▸ **WHAT THIS TASK INVOLVES**: Print all the data below exactly, without images.

▸ **PROVIDED ENTRIES**:
◆ ◆ ◆
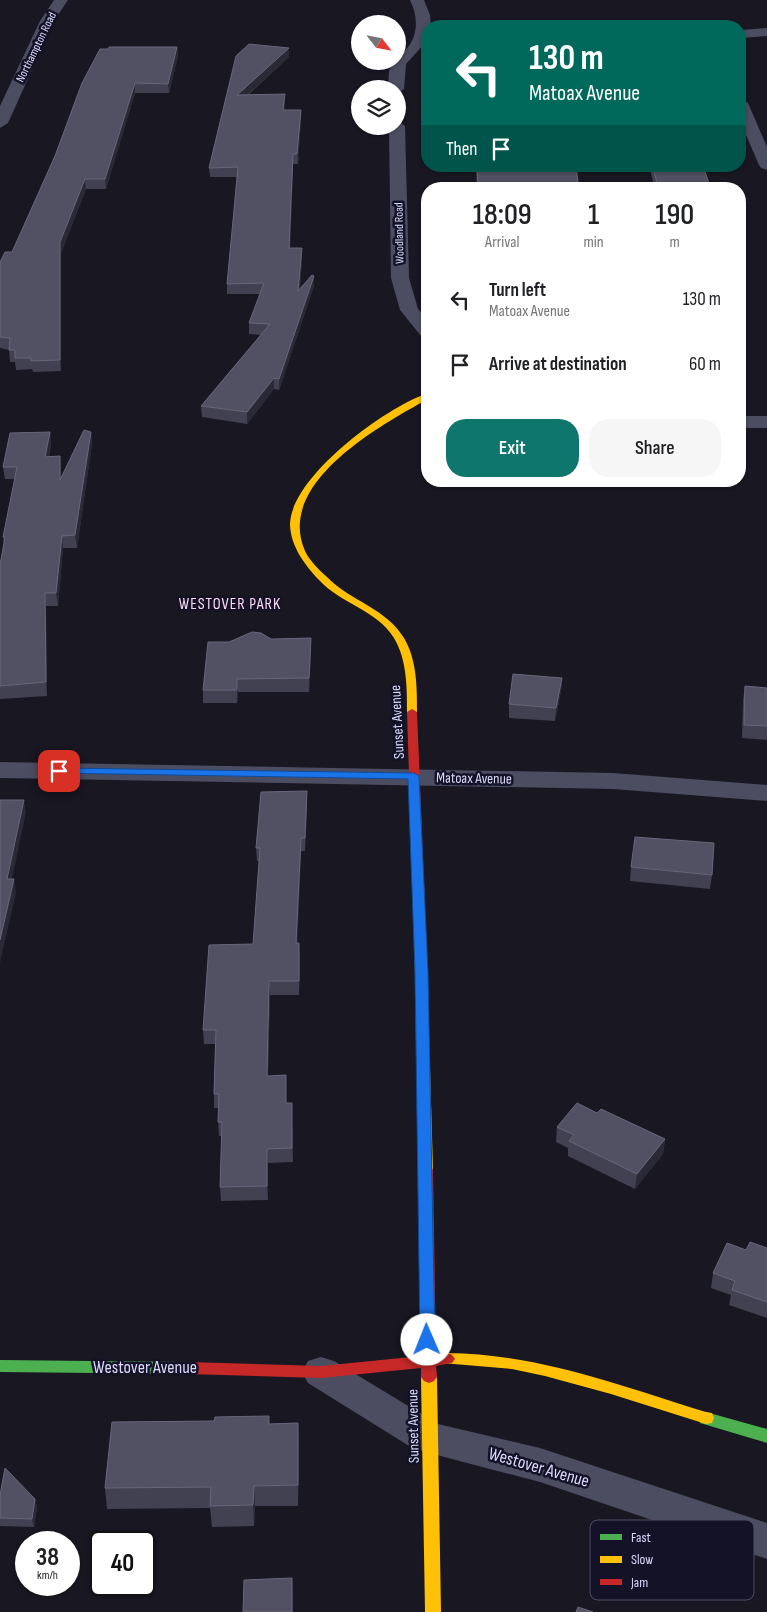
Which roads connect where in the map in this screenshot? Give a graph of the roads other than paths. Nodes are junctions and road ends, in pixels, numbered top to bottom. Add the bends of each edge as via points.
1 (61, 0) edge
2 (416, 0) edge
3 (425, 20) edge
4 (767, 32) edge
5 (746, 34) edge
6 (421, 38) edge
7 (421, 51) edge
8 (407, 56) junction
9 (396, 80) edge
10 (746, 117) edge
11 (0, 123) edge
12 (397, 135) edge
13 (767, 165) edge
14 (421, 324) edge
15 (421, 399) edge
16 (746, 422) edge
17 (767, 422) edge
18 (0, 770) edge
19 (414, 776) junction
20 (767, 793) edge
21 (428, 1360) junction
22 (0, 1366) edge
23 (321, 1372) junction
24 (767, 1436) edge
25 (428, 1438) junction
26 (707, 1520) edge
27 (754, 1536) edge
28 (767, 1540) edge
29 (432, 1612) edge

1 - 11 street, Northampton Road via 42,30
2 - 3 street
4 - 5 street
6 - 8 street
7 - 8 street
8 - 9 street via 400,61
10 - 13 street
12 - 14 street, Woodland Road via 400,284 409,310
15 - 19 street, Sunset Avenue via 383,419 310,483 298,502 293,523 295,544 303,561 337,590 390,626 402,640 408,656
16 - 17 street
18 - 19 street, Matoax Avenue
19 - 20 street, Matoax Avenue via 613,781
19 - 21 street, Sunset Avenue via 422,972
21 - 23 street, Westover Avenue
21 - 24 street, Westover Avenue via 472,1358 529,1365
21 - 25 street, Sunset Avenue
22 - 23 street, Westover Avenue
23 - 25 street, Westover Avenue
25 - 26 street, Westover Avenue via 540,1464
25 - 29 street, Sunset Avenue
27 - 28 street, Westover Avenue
◆ ◆ ◆
▸ **EXERCISE RESPONSE**:
Which roads connect where in the map in this screenshot? Give a graph of the roads other than paths. Nodes are junctions and road ends, in pixels, numbered top to bottom. Add the bends of each edge as via points.
1 (61, 0) edge
2 (416, 0) edge
3 (425, 20) edge
4 (767, 32) edge
5 (746, 34) edge
6 (421, 38) edge
7 (421, 51) edge
8 (407, 56) junction
9 (396, 80) edge
10 (746, 117) edge
11 (0, 123) edge
12 (397, 135) edge
13 (767, 165) edge
14 (421, 324) edge
15 (421, 399) edge
16 (746, 422) edge
17 (767, 422) edge
18 (0, 770) edge
19 (414, 776) junction
20 (767, 793) edge
21 (428, 1360) junction
22 (0, 1366) edge
23 (321, 1372) junction
24 (767, 1436) edge
25 (428, 1438) junction
26 (707, 1520) edge
27 (754, 1536) edge
28 (767, 1540) edge
29 (432, 1612) edge

1 - 11 street, Northampton Road via 42,30
2 - 3 street
4 - 5 street
6 - 8 street
7 - 8 street
8 - 9 street via 400,61
10 - 13 street
12 - 14 street, Woodland Road via 400,284 409,310
15 - 19 street, Sunset Avenue via 383,419 310,483 298,502 293,523 295,544 303,561 337,590 390,626 402,640 408,656
16 - 17 street
18 - 19 street, Matoax Avenue
19 - 20 street, Matoax Avenue via 613,781
19 - 21 street, Sunset Avenue via 422,972
21 - 23 street, Westover Avenue
21 - 24 street, Westover Avenue via 472,1358 529,1365
21 - 25 street, Sunset Avenue
22 - 23 street, Westover Avenue
23 - 25 street, Westover Avenue
25 - 26 street, Westover Avenue via 540,1464
25 - 29 street, Sunset Avenue
27 - 28 street, Westover Avenue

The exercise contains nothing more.